> WORK TO COMPLETE: Can you copy the lines of the listing below unchanged, starting with the line that contains "order: Elopiformes" and going on through the end of the listing?

[Extracted data entries]

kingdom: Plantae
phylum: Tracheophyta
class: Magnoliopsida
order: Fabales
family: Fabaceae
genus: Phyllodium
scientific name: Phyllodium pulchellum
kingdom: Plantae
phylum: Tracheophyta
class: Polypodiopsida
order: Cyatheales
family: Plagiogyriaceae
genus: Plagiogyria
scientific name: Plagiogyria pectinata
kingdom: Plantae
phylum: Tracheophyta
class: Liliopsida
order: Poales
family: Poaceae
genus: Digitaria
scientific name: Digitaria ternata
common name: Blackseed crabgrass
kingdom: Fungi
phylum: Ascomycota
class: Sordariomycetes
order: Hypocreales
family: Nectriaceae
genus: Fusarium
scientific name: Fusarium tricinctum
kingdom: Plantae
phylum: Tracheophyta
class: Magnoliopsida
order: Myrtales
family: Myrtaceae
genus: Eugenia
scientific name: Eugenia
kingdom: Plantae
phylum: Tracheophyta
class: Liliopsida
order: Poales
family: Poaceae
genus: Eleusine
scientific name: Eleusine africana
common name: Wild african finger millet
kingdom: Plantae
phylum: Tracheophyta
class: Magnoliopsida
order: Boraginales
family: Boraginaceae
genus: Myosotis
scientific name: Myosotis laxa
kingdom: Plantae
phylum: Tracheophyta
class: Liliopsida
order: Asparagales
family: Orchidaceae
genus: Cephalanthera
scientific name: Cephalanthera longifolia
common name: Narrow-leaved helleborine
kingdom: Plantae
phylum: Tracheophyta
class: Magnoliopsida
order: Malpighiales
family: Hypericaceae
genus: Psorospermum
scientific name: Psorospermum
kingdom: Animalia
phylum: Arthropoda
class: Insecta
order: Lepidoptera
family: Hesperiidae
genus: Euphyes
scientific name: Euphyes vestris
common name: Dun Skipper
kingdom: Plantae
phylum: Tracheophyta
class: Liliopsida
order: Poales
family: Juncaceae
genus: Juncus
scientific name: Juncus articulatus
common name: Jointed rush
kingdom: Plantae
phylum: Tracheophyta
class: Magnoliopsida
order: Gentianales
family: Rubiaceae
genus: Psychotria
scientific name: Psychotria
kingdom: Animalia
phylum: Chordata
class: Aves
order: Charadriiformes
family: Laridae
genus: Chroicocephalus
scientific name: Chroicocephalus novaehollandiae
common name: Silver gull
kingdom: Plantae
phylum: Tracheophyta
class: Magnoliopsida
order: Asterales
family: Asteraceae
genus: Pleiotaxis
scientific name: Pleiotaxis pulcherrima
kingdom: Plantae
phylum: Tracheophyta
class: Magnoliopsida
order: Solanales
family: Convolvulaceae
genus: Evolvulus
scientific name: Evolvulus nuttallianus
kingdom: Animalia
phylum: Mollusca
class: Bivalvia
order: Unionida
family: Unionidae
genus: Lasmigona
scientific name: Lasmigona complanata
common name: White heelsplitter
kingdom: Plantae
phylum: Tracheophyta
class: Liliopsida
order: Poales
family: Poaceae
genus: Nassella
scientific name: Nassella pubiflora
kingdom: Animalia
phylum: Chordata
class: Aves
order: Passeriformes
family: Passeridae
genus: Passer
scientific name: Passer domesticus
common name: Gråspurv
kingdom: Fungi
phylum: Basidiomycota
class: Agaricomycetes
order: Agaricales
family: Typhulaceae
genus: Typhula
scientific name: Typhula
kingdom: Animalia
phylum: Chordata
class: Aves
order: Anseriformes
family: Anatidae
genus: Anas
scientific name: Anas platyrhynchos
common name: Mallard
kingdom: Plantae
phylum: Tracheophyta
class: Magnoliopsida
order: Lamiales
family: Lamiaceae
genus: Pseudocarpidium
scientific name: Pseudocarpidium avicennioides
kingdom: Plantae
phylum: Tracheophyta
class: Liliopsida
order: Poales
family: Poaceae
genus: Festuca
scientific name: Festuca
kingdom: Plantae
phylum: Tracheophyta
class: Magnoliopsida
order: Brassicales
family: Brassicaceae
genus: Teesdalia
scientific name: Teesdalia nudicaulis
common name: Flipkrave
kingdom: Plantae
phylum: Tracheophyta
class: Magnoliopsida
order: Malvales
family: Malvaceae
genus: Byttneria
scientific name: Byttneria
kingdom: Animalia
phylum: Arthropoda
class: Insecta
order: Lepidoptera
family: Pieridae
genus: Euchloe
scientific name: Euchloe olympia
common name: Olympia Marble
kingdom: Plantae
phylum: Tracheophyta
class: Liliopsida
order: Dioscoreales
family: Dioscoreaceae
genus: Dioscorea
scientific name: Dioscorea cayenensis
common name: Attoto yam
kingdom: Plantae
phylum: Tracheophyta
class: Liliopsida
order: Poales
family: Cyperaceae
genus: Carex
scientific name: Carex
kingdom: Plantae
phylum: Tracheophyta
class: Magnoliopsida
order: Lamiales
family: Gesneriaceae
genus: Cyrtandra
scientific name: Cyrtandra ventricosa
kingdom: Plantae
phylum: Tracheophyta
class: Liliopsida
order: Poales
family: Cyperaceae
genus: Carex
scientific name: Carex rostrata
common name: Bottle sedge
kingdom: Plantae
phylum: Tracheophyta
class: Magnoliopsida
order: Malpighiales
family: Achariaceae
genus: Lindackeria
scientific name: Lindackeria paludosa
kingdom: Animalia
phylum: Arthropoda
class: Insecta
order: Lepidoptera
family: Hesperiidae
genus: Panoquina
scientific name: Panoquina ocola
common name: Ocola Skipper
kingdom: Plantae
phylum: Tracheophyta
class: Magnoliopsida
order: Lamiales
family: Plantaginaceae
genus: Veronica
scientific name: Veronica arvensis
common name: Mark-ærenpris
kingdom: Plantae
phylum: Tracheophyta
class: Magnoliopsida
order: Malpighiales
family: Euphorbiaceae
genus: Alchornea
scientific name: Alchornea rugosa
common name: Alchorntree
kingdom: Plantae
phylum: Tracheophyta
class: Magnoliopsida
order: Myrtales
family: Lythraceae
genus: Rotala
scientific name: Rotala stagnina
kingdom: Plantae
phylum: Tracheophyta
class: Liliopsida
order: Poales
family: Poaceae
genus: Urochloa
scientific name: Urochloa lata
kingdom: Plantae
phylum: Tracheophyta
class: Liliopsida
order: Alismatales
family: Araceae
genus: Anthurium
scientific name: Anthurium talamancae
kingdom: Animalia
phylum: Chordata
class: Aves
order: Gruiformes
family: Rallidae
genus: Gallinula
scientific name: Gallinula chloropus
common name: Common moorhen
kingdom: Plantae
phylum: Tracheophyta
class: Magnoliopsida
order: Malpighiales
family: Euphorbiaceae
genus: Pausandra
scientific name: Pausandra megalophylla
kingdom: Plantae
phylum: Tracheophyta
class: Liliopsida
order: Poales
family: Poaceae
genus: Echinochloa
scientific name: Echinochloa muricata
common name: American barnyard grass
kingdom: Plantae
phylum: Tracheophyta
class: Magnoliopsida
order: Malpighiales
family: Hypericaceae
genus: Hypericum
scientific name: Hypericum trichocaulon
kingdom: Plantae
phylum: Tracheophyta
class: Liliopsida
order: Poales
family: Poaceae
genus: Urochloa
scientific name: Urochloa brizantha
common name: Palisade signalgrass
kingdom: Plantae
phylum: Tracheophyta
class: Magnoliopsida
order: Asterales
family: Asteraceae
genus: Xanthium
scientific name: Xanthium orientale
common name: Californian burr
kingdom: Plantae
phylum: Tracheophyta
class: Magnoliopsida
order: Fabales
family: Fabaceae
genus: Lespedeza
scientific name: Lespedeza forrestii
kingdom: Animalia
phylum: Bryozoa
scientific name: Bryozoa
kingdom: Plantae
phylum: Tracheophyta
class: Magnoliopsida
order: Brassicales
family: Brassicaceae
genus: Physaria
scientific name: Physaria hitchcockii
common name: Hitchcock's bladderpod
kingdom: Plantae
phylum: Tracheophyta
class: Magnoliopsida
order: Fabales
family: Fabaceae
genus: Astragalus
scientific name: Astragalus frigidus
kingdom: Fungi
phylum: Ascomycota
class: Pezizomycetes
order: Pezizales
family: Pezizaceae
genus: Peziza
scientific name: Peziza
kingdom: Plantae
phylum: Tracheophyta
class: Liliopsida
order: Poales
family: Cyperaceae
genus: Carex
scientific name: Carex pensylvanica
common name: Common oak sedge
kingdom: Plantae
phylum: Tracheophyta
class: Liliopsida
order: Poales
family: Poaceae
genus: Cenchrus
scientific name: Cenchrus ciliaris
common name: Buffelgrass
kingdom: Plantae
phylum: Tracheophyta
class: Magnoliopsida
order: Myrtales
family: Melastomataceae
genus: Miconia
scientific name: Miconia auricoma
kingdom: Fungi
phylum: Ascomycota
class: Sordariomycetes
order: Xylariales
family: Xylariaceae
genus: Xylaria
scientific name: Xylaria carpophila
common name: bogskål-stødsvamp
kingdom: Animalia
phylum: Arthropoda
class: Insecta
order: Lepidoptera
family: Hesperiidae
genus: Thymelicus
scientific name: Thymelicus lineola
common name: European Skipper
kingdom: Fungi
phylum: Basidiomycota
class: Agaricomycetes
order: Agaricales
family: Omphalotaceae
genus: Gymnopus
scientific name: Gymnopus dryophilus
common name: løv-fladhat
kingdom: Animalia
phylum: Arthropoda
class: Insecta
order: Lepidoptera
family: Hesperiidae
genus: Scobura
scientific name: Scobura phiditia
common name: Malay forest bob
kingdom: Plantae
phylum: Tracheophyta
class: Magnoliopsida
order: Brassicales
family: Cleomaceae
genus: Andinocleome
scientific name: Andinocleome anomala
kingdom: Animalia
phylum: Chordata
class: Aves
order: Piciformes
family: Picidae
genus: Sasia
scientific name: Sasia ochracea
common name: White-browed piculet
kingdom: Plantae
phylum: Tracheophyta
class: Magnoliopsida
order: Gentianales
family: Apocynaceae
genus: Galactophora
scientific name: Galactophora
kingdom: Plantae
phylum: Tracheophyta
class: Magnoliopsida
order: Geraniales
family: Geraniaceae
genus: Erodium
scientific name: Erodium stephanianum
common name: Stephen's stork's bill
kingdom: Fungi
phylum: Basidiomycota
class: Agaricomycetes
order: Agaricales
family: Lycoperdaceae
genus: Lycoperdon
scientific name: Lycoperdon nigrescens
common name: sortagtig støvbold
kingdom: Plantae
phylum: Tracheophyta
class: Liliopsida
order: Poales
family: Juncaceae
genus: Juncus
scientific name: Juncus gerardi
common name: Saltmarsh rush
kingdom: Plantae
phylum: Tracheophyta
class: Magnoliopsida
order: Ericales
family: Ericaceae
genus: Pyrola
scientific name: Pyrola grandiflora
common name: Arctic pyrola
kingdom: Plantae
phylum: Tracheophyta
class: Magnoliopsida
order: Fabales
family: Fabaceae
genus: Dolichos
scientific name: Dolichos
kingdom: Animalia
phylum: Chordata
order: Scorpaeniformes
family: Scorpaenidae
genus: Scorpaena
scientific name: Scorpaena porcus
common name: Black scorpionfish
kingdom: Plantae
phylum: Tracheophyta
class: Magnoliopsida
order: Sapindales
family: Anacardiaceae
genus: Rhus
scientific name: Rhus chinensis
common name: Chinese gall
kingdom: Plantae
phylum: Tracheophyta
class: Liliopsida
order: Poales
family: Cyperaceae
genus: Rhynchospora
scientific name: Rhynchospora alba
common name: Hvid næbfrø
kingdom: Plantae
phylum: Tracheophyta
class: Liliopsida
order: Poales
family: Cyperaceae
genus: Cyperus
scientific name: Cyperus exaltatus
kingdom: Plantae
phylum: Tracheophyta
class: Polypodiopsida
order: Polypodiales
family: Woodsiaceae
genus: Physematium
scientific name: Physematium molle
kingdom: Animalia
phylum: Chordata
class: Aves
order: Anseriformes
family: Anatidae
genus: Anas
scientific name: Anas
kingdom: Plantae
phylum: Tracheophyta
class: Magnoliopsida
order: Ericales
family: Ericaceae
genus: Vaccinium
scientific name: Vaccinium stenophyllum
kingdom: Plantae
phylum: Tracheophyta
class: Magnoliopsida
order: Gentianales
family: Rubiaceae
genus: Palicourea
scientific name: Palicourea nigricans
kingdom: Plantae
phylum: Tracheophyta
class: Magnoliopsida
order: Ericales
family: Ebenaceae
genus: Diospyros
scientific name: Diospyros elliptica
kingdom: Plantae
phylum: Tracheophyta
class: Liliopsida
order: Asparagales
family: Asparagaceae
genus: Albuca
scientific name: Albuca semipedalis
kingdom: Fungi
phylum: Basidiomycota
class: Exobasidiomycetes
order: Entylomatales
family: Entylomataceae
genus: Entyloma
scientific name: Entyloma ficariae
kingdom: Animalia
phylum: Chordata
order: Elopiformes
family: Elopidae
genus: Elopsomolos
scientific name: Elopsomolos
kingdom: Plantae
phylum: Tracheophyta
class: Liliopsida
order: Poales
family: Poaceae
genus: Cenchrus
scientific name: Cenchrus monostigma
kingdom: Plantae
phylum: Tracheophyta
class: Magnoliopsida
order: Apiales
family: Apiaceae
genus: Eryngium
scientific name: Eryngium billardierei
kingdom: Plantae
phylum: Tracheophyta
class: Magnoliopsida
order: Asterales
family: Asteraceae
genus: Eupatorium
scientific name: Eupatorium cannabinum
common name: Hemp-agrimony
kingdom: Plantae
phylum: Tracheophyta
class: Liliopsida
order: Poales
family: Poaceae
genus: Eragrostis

> EXERCISE RESPONSE:
order: Elopiformes
family: Elopidae
genus: Elopsomolos
scientific name: Elopsomolos
kingdom: Plantae
phylum: Tracheophyta
class: Liliopsida
order: Poales
family: Poaceae
genus: Cenchrus
scientific name: Cenchrus monostigma
kingdom: Plantae
phylum: Tracheophyta
class: Magnoliopsida
order: Apiales
family: Apiaceae
genus: Eryngium
scientific name: Eryngium billardierei
kingdom: Plantae
phylum: Tracheophyta
class: Magnoliopsida
order: Asterales
family: Asteraceae
genus: Eupatorium
scientific name: Eupatorium cannabinum
common name: Hemp-agrimony
kingdom: Plantae
phylum: Tracheophyta
class: Liliopsida
order: Poales
family: Poaceae
genus: Eragrostis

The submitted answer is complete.